STUDY QUESTIONS:
**1)** Using the passage about the Sakais, answer the following:
(a) Which two illnesses does it name as the most frequent among the Sakais?
(b) How deep is the grave dug in the thick part of the forest?
(c) For how many days do the relatives carry water, fruit, tobacco and sirih to the spot?
**2)** Repeat everything in the passage about the Sakais from "The first moments" down to "to the trunk.".

The most frequent illnesses to which the Sakais are subject are rheumatic complaints and very heavy colds which not rarely turn into severe bronchial and pulmonary ailments. Both are due to the cold at night against which they take no pains at all to protect themselves. Their huts shelter them from the rain but not from the air.
Some contagious skin diseases are also prevalent amongst them.
Directly somebody is seized with this malady a tree is selected at some distance from the settlement up which a little bower is hurriedly made and the person attacked is placed there and left with a little food at hand. Next day the relatives go to see if he or she is living and call out their demands, in a loud voice, a long way off. If there is a movement or an answer they go nearer and throw up some food but if there is no sign of life they hasten back and leave the corpse to decompose in the bower that now serves as a sepulchre.
No rites whatever are performed at the death and burial of an individual.
When the sufferer has breathed its last all the people in the village unite in making grand lamentations. They cry, moan and howl worse than at the proverbial Irish funeral, they blacken their faces with charcoal and daub it with other colours to frighten away the bad spirit whilst the family crowd round the dead body and let their tears flow freely, exclaiming:
"Alas! Look at us, don't leave us! Who will take care of us now! Who will defend us? Thou has departed before us and we shall follow thee".
The first moments of grief over they quickly destroy the hut visited by Death, then taking up the corpse they carry it into a thick part of the forest.
Here a grave is dug, from five to six feet deep and the body is placed in it, sometimes lying on its back, and sometimes in a sitting posture but always with its face turned towards the west. Some tobacco, betel and personal objects of the deceased are put near and then it is covered up with the ground. Sometimes these articles are strewn on the top of the grave and sometimes too instead of interring the corpse it is laid upon pieces of wood placed horizontally across the branches of a large tree, close to the trunk.
But whether buried or not, for seven days the dead person's relatives carry water, fruit, tobacco and sirih to the spot, over or under the last resting-place of their lost one, taking care to always keep a bright fire burning within the vicinity.

RECORD EXTRACTS:

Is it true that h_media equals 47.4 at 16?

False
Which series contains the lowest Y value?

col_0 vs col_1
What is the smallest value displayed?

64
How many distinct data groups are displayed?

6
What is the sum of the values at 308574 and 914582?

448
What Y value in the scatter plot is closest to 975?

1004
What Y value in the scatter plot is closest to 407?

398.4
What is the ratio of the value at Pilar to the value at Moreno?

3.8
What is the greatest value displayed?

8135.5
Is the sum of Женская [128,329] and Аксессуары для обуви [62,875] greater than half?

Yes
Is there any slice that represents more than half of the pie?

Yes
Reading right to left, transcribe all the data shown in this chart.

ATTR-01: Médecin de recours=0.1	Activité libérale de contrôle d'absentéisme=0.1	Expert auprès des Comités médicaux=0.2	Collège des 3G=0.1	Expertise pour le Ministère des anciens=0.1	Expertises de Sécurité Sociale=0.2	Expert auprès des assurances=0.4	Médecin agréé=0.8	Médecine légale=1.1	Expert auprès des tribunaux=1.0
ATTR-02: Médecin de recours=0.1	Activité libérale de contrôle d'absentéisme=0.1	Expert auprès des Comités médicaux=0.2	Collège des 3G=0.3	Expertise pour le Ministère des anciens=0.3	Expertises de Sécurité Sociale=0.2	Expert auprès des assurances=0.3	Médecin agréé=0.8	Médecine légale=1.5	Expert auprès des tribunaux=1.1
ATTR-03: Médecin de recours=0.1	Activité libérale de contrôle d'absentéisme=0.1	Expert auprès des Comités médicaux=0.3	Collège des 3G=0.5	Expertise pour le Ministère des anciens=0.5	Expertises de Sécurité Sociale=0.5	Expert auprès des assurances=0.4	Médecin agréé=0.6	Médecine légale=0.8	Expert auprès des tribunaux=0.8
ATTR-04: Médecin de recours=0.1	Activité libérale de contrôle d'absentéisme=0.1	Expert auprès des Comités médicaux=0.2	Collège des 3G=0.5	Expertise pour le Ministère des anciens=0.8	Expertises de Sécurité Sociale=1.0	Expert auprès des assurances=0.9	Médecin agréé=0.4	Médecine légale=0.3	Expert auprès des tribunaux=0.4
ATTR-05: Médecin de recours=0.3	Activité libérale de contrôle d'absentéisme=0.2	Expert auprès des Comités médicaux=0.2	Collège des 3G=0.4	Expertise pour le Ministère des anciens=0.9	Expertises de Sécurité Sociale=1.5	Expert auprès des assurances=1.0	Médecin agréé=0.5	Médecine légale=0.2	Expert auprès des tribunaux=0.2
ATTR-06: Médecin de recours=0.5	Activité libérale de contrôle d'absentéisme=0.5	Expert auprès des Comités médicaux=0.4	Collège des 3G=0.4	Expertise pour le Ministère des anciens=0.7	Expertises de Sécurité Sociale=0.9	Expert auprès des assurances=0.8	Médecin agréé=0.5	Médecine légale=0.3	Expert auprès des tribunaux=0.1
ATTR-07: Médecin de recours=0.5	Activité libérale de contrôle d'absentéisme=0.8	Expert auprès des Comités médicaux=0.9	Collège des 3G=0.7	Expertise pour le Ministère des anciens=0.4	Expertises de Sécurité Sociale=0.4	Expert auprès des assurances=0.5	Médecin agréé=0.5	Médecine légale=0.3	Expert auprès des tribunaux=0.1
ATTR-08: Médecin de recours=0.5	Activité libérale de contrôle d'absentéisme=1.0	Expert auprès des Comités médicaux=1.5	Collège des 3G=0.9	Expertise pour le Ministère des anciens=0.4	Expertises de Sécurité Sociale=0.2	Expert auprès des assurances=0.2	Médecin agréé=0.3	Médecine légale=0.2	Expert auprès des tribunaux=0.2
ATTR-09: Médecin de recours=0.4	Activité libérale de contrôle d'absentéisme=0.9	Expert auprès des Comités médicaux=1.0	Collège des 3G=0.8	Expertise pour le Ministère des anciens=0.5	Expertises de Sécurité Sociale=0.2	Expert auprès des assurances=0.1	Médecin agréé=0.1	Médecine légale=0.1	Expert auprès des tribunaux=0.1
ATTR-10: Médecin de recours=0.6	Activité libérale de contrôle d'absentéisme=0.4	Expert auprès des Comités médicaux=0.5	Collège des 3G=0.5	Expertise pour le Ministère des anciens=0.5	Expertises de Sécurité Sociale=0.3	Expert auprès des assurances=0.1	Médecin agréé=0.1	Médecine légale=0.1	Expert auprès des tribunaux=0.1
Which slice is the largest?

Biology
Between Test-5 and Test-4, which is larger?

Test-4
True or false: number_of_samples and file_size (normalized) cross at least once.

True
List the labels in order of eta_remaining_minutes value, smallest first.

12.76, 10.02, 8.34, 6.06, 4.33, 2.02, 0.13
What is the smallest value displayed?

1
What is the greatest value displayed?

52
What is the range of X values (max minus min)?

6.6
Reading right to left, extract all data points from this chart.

ANSWERS TO THIS EXERCISE:
**1)**
(a) Rheumatic complaints and very heavy colds.
(b) From five to six feet deep.
(c) Seven days.

**2)**
The first moments of grief over they quickly destroy the hut visited by Death, then taking up the corpse they carry it into a thick part of the forest.
Here a grave is dug, from five to six feet deep and the body is placed in it, sometimes lying on its back, and sometimes in a sitting posture but always with its face turned towards the west. Some tobacco, betel and personal objects of the deceased are put near and then it is covered up with the ground. Sometimes these articles are strewn on the top of the grave and sometimes too instead of interring the corpse it is laid upon pieces of wood placed horizontally across the branches of a large tree, close to the trunk.